Take from the entries below the stretch from the line with "Забыли свой пароль?" through the line with "habló de su proyecto en menores", and return it exactly, leaving the pictures out.

Stored data entries
+++

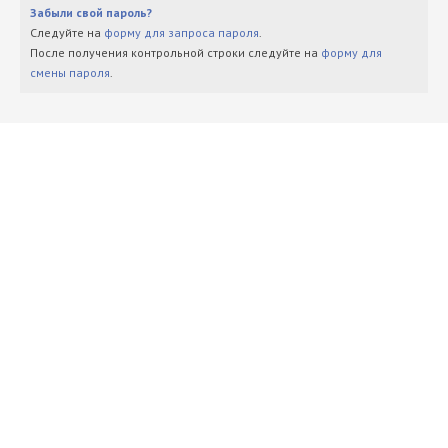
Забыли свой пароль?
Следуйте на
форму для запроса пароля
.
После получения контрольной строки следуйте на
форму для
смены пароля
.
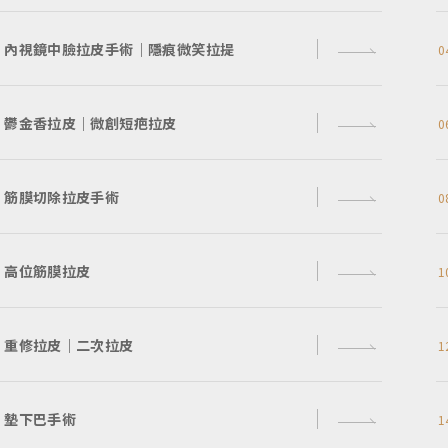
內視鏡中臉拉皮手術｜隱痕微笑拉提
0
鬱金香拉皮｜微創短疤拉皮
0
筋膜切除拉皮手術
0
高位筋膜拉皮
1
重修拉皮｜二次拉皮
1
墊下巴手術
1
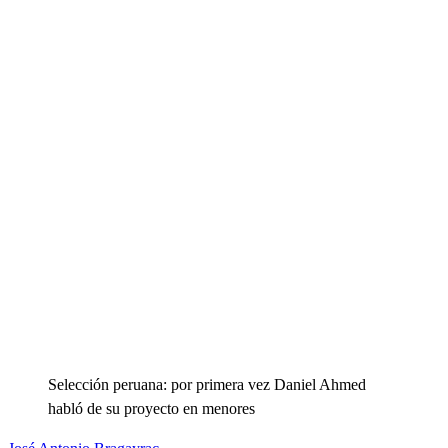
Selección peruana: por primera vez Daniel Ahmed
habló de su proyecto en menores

+++

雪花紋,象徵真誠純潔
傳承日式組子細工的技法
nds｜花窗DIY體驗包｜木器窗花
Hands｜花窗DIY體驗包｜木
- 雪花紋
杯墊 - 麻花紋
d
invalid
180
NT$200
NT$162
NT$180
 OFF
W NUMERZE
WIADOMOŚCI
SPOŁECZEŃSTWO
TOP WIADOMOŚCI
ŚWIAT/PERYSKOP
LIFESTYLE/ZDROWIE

+++

> **TASK RESPONSE**
Забыли свой пароль?
Следуйте на
форму для запроса пароля
.
После получения контрольной строки следуйте на
форму для
смены пароля
.
內視鏡中臉拉皮手術｜隱痕微笑拉提
0
鬱金香拉皮｜微創短疤拉皮
0
筋膜切除拉皮手術
0
高位筋膜拉皮
1
重修拉皮｜二次拉皮
1
墊下巴手術
1
Selección peruana: por primera vez Daniel Ahmed
habló de su proyecto en menores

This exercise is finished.